### What is needed
Please reproduce the passage below on the Kangxi radicals 夂, 夊 and 攵 word for word.

There is a fine discussion elsewhere of Kangxi radicals 34 and 35, 夂 zhi3, "walk slowly" and 夊, sui1, "go."

It is incorrect to say that they are variants. They are modern descendants of different characters and their appearances today are far easier to confuse than they have ever been in the past. Whether "walk slowly" and "go" are similar or different in meaning is a matter only of opinion, and the plausibility of any arguments made would depend upon the contexts summoned.

The most common radical resembling these is Kangxi #66,攵 or 攴, both pu1, "tap." Hanzi which need walking or going in their make-up are much more likely to use 彳, chi4, or 廴, yin3, I would have thought, but this is my uninformed opinion and I would love to see some of the good statistical work going around.

The "tap" radical, Kangxi 66, is different in both meaning and history from the two above, much as it resembles them in handwriting. It descends from 攴, pu1, and even in handwriting it should but doesn't differ from 34 and 35 in that its modern form is four brushstrokes, not their three. (Dian-heng-pie-na vs. Dian-wan-na, is it? The 永-based theory of the brush strokes would have it that they're all four strokes, but they obviously aren't.)

### Given information
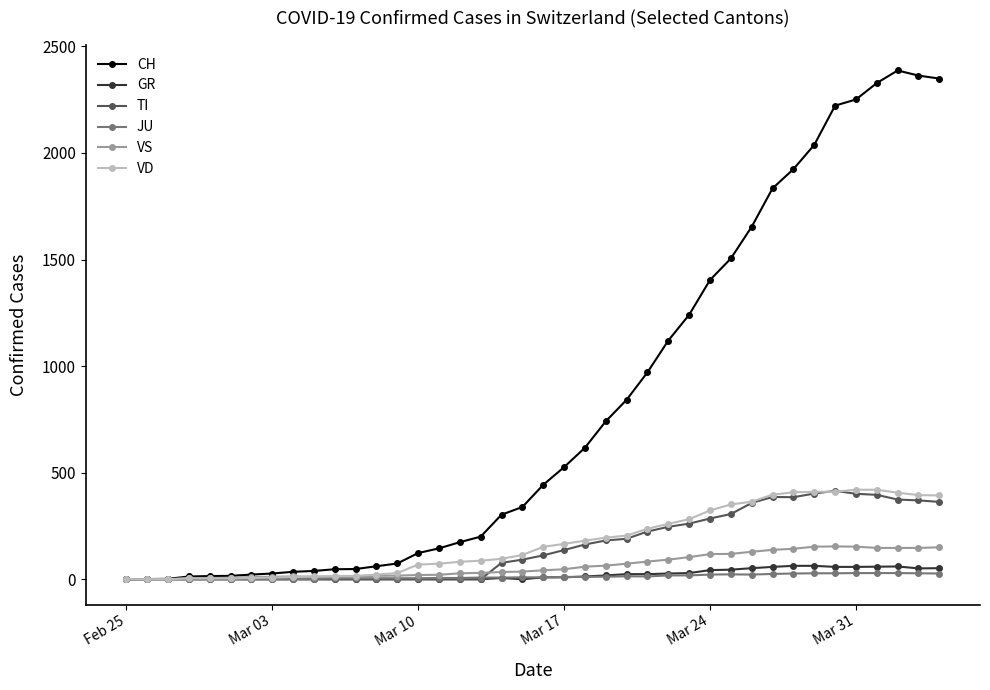

Which series has the widest spread of values?

CH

### Solved exercise
There is a fine discussion elsewhere of Kangxi radicals 34 and 35, 夂 zhi3, "walk slowly" and 夊, sui1, "go."

It is incorrect to say that they are variants. They are modern descendants of different characters and their appearances today are far easier to confuse than they have ever been in the past. Whether "walk slowly" and "go" are similar or different in meaning is a matter only of opinion, and the plausibility of any arguments made would depend upon the contexts summoned.

The most common radical resembling these is Kangxi #66,攵 or 攴, both pu1, "tap." Hanzi which need walking or going in their make-up are much more likely to use 彳, chi4, or 廴, yin3, I would have thought, but this is my uninformed opinion and I would love to see some of the good statistical work going around.

The "tap" radical, Kangxi 66, is different in both meaning and history from the two above, much as it resembles them in handwriting. It descends from 攴, pu1, and even in handwriting it should but doesn't differ from 34 and 35 in that its modern form is four brushstrokes, not their three. (Dian-heng-pie-na vs. Dian-wan-na, is it? The 永-based theory of the brush strokes would have it that they're all four strokes, but they obviously aren't.)